Note that this puts the size at ~1.6TB, not 7.4TB reported by df.

(STEP 3) I wanted to try to figure out what features were incompatible. I searched around online and then I ran tune2fs -l /dev/sdb1:

--------------------------START------------------------------
tune2fs 1.40.8 (13-Mar-2008)
Filesystem volume name: <none>
Last mounted on: <not available>
Filesystem UUID: eaf4f430-1380-4125-9498-65bbc94a4d07
Filesystem magic number: 0xEF53
Filesystem revision #: 1 (dynamic)
Filesystem features: has_journal resize_inode dir_index filetype sparse_super large_file
Filesystem flags: signed_directory_hash
Default mount options: (none)
Filesystem state: clean with errors
Errors behavior: Continue
Filesystem OS type: Linux
Inode count: 1007075328
Block count: 2014129285
Reserved block count: 100706464
Free blocks: 1441093558
Free inodes: 1007009890
First block: 0
Block size: 4096
Fragment size: 4096
Reserved GDT blocks: 543
Blocks per group: 32768
Fragments per group: 32768
Inodes per group: 16384
Inode blocks per group: 512
Filesystem created: Thu Sep 18 18:41:54 2008
Last mount time: Wed Oct 15 17:04:44 2008
Last write time: Wed Oct 15 17:10:06 2008
Mount count: 15
Maximum mount count: 26
Last checked: Thu Sep 18 18:41:54 2008
Check interval: 15552000 (6 months)
Next check after: Tue Mar 17 18:41:54 2009
Reserved blocks uid: 0 (user root)
Reserved blocks gid: 0 (group root)
First inode: 11
Inode size: 128
Journal inode: 8
Default directory hash: tea
Directory Hash Seed: c4650f98-ce1d-4305-ae22-36cbb05a095a
Journal backup: inode blocks
---------------------------END-------------------------------

So I try to temporarily flag off some features I read about on various forums as possibly being the culprit:

--------------------------START------------------------------
> tune2fs -O ^resize_inode /dev/sdb1
tune2fs 1.40.8 (13-Mar-2008)

Please run e2fsck on the filesystem.

> tune2fs -O ^dir_index /dev/sdb1
tune2fs 1.40.8 (13-Mar-2008)
> tune2fs -l /dev/sdb1

(Same output as before, i.e, features were not disabled.)
---------------------------END-------------------------------

This is where I am stuck: I cannot repair using fsck/e2fsck, and any attempt to resize the partition (which has an underlying assumption that it might help, which could be wrong) fails.

My questions:

1. Am I missing anything obvious? I have been searching through forums for solutions, but this is a report of all the knowledge I have gained in the process.

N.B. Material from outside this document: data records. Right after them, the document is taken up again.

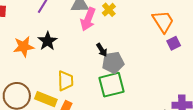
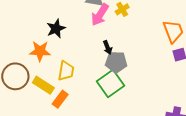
orange star: (24, 47) -> (40, 51), moved
green square: (112, 85) -> (111, 83), turned -32

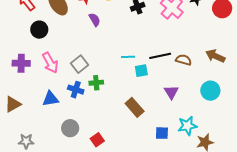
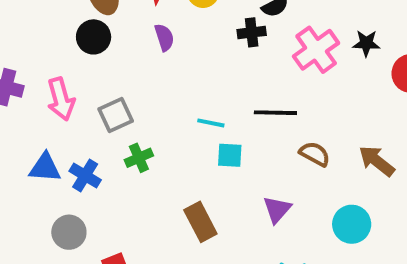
black circle: (39, 30) -> (94, 37), moved
black line: (160, 56) -> (275, 113), moved
green cross: (96, 83) -> (139, 158), turned -32
blue cross: (76, 90) -> (85, 176), moved

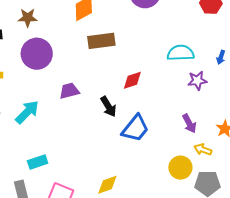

2. If I cannot solve this myself, should I consider a data recovery service? It would be a recommendation, as the server is not mine (I'm helping to figure out the problem as part of a collaboration). I am part of publicly-funded group, so you can imagine that in our economy money is tight and highly regulated.

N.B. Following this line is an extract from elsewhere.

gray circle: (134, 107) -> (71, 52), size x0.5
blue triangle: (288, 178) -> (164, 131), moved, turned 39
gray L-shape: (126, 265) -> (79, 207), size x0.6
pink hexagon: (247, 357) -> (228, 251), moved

I really appreciate any wisdom or insights. This is far from my primary work responsibility, but there is no one with the clearly-defined role of caring for this particular server.

I really want to step up and resolve the issue, and learn a little more about what happened in the process. I cannot thank you enough for any feedback.